#### TEXT EXCERPT ####

One afternoon in late July, I called Rachel Monroe at her sunny home in Marfa, Texas. We talked over the phone about Columbine, Sharon Tate, the victims’ rights movement, what it does to you to grow up consuming stories of your own potential victimhood.

—Sarah Marshall

I. Desire That Doesn’t Fit Into Our Framework

THE BELIEVER: I’d like to start talking about this book with the fact that the first thing I ever read of yours was your piece on Columbiners, on The Awl, in—was it 2013?

RACHEL MONROE: 2012.

BLVR: 2012! That was the first year I published anything online, and that was on The Hairpin.

RM: Me too! That was more or less the first thing that I ever published online. That might not be literally true, but it is emotionally true.

BLVR: “If it’s not literally true it’s emotionally true” is a key organizing principle of true crime.

RM: [Laughs] Totally.

BLVR: It feels as if that essay was a germinating seed and this book is the tree that grew from it. One of the things I really like about the life that essay has in this book now is that it’s contained within a larger piece that to some degree contradicts it.

RM: I ended up twisting around that Awl piece so much, and I still don’t feel like I have solid ground, exactly. But when I wrote it, I was feeling very protective of, and amused by, and kind of darkly charmed by the Columbiners. I definitely identified with them. I was writing it from that place—and probably projecting myself onto them, which I think is another recurring theme of this book, and of my thoughts: how we use these true crime stories to say things about ourselves, to claim emotional states or subject positions that we feel like we can’t otherwise claim with our own lives.

BLVR: What inspired you to write the Columbiner essay in the first place?

RM: It was right before I moved to Marfa. I was in Baltimore, and it was right before I moved, so I had already sold my bed on Craigslist, so I had a mattress on the floor in this disgusting warehouse I was living in, and was feeling very much like, “Oh no, what have I done? What am I doing with my life? Why am I moving to rural Texas?” There’s something about sleeping on the floor. Without a bed. That was something else I realized, in the course of writing the book—that these states of really wanting to go into somebody else’s trouble often coincided with moments in my own life when I felt myself adjacent to trouble.

#### DATA TO EXAMINE ####

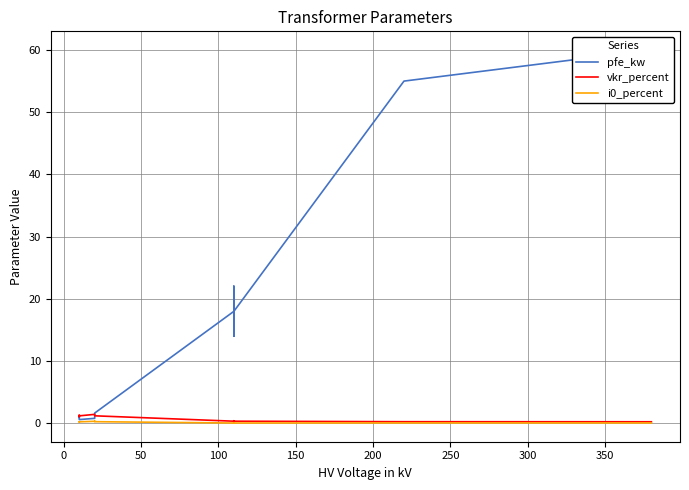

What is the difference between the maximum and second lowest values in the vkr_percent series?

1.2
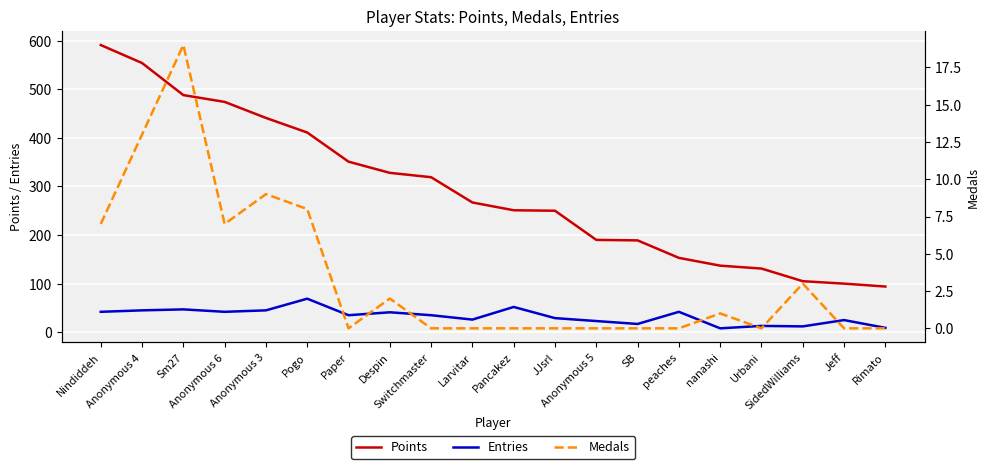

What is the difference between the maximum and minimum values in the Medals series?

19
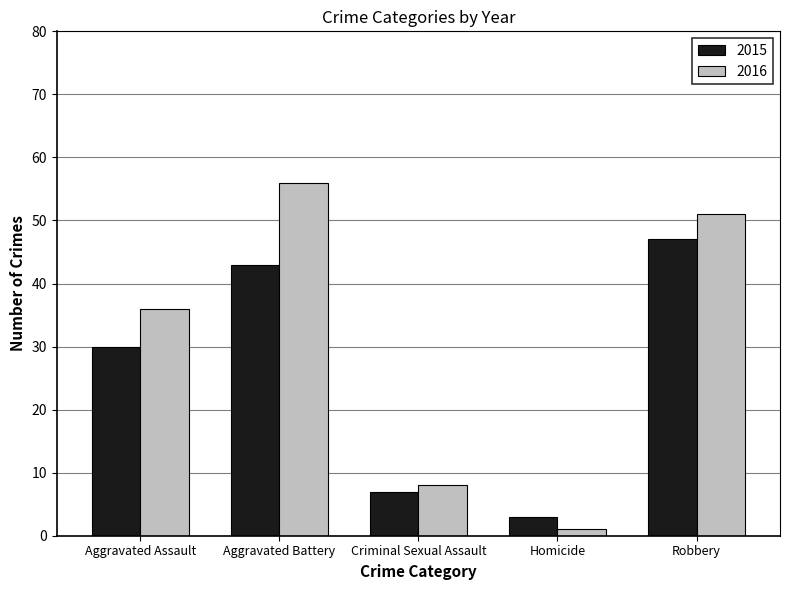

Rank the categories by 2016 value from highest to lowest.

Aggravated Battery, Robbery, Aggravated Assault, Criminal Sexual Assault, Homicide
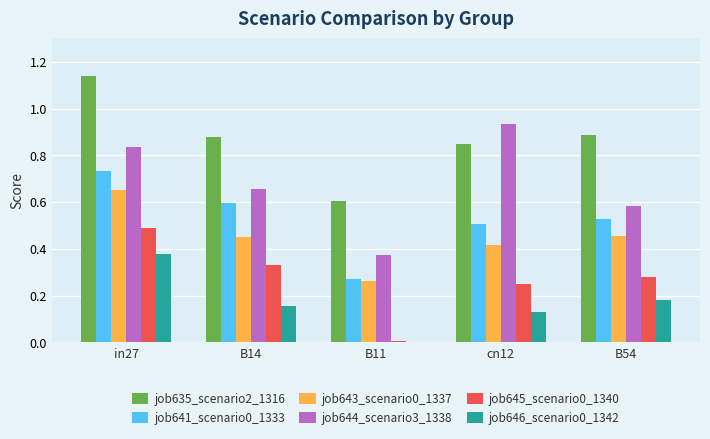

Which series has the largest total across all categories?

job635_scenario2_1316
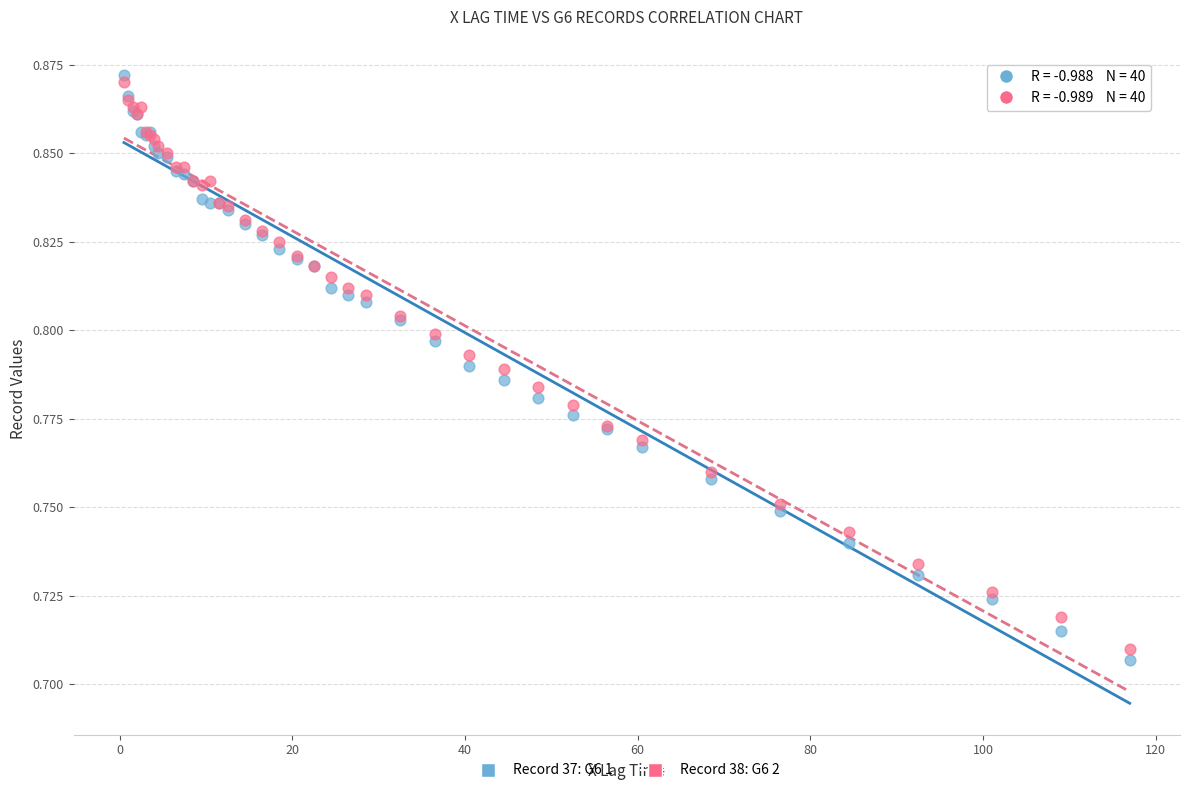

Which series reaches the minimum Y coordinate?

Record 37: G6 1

####
#### DATA TO EXAMINE ####

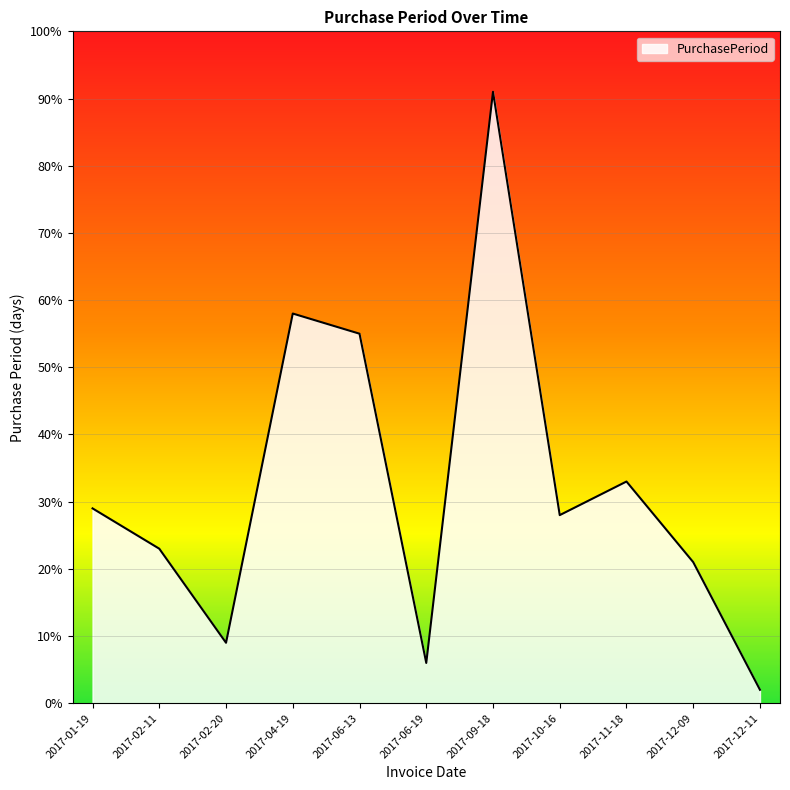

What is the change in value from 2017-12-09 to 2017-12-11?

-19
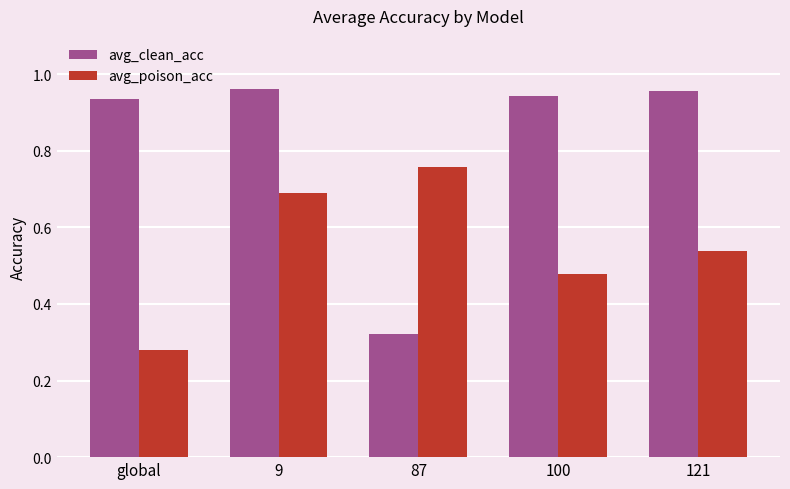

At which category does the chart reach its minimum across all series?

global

####
#### DATA TO EXAMINE ####

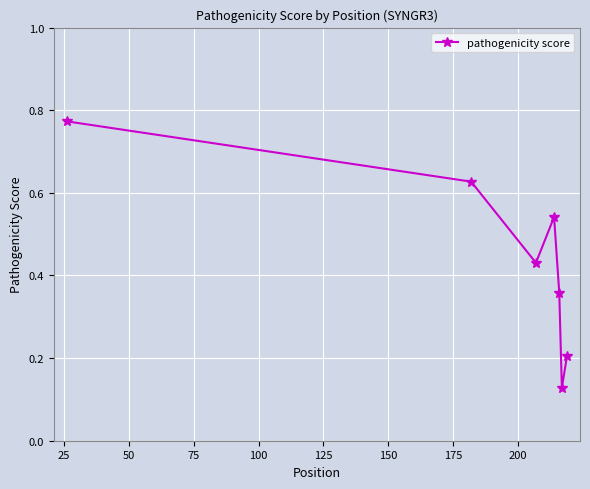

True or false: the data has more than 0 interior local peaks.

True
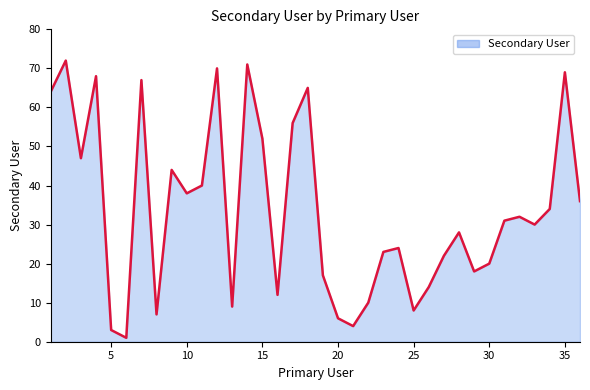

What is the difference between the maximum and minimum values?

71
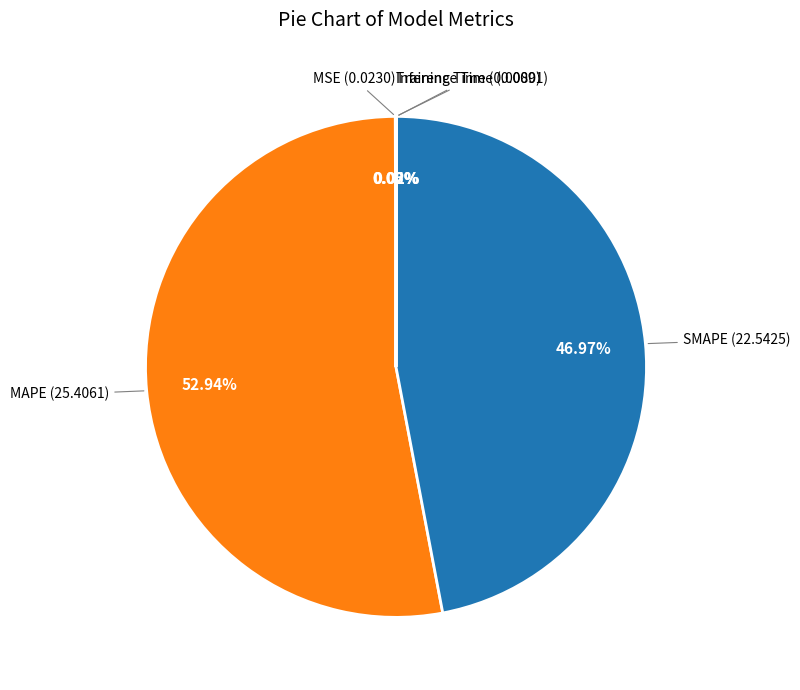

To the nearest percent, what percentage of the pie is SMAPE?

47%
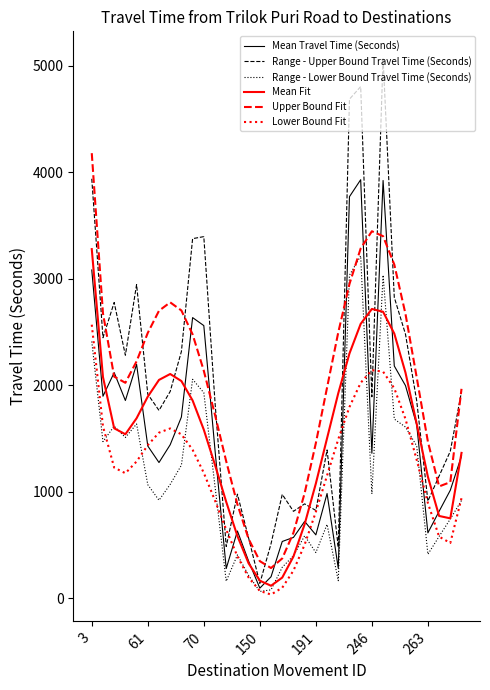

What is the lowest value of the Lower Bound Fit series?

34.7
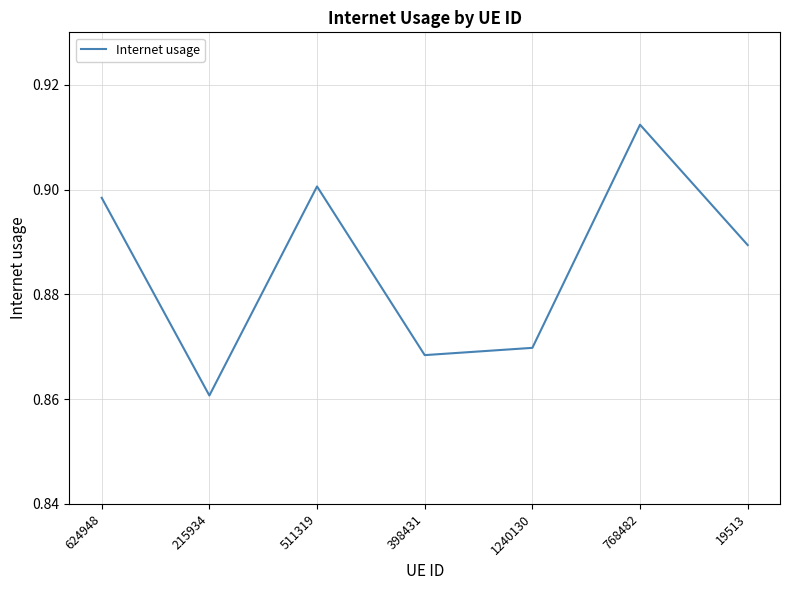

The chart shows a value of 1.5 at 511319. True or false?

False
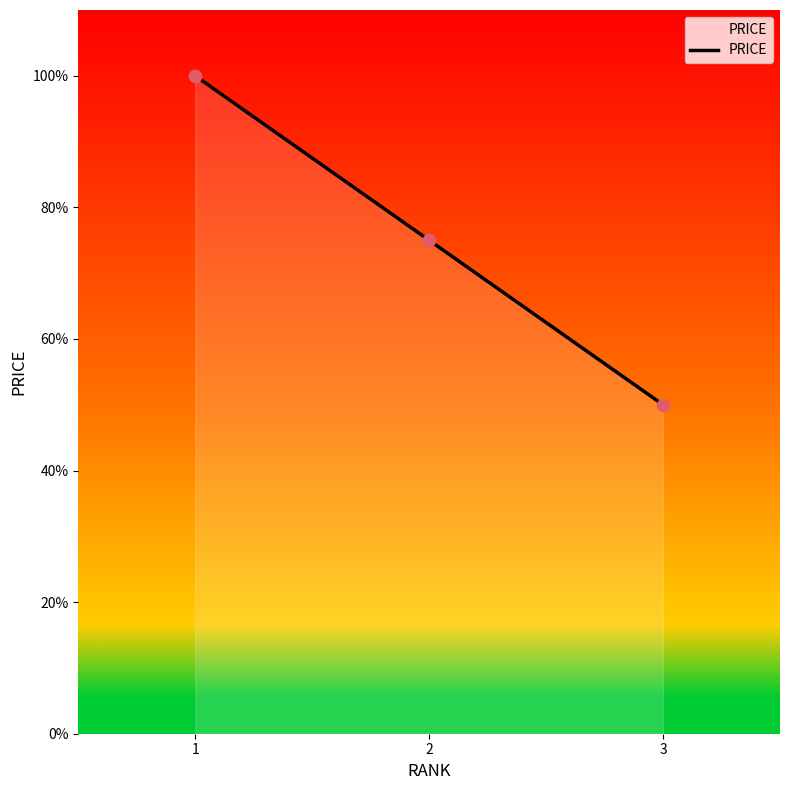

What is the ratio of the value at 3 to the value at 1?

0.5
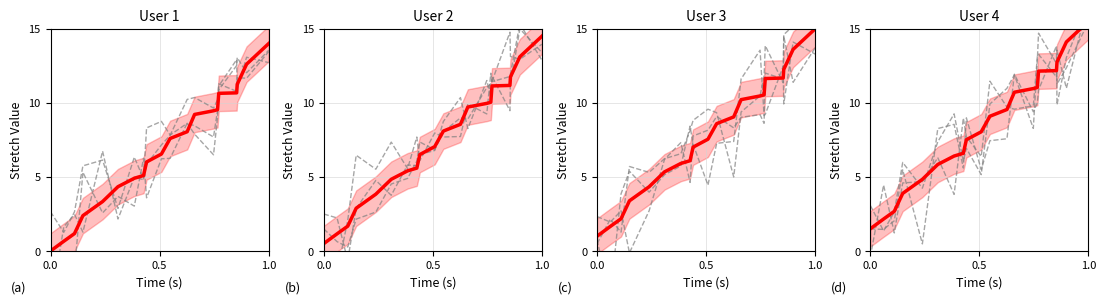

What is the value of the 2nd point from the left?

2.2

####

▶ _INSTRUCTION_: Continue the interview with Rachel Monroe about true crime from the point where it stops.

▶ _RESULT BELOW_:
There was a school shooting that day just north of Baltimore. A kid named Bobby Gladden. And I’m not finished packing, but I immediately need to know everything about Bobby Gladden. Somehow that felt incredibly urgent and relevant to the chaos of my life at that moment. And there wasn’t that much online, but there was some reference on Tumblr—somebody on Tumblr said something like “You think Bobby Gladden was a Columbiner?” And I thought, “What’s a Columbiner?” I just clicked on that tag, and found that whole world.

At that time, at least as I encountered it in 2012, the Columbiner community was mostly girls using the language and tropes of online crushes to talk about Columbine. There had been a few pieces written about them, and those pieces had mostly taken a predictable angle: “Oh dear, what is becoming of these girls? Let’s wring our hands. How alarming.” But what I had noticed, in reading through the Columbiners’ posts, was that they were extremely media-savvy. Nobody is more media-savvy than a teenage girl—and aware of the layers of representation, and what is allowed, and what is taboo. They’re constantly paying attention to that.

They were playing with that shock: they knew that what they were saying was shocking, and it was taboo, and they were kind of making fun of it, and they were kind of making fun of themselves, and they were kind of making fun of anybody that would freak out about them. But then, even amid that layer of joking or irony or play, there was also a real sincerity, and often a lot of real pain. There was also, it seemed to me, a real sense of community there.

And so I was just like, “What if we took them seriously? What if instead of immediately condemning them or wringing our hands again, we asked ‘What are they saying here?’” And so that was what that essay came out of.

BLVR: It feels like whenever we talk about teenage girls and their behavior, it’s not even really about the substance of the behavior, it’s just suggesting that whatever they’re doing is irrational and extreme, because they’re the ones doing it.

RM: Right. Somehow, we want to dismiss teenage girls’ behavior and say that it’s stupid and vapid, but that it’s also frightening, and a harbinger of the end of society. So it’s both frivolous, and deeply alarming and dangerous.

BLVR: What do you think is so scary about the force of a teenage girl’s feelings?

RM: Well, I think they’re super intense, and I think that’s palpable. There’s power there—it’s that power that’s scary. And non-normative desire, too. And partly it’s just girls asserting that they have desire, that they’re not just the objects of it. And then what they desire being something that doesn’t fit into our framework.

BLVR: What do the Columbiners desire?

RM: It’s hard, in some ways, to talk about them as a group. For some of them, it was this very tender thing, and they just wanted to love and understand these boys, the Columbine killers, or to save them. Sometimes it was that they wanted to be the boys, they wanted to dress up like them, they did dress up like them. Sometimes it was wanting to be a partner in crime. That’s a trope you see a lot: everybody else dies, but I’m the girl who lives, or I’m the accomplice, or I’m the one who doesn’t get destroyed. I’m aligning myself with this power.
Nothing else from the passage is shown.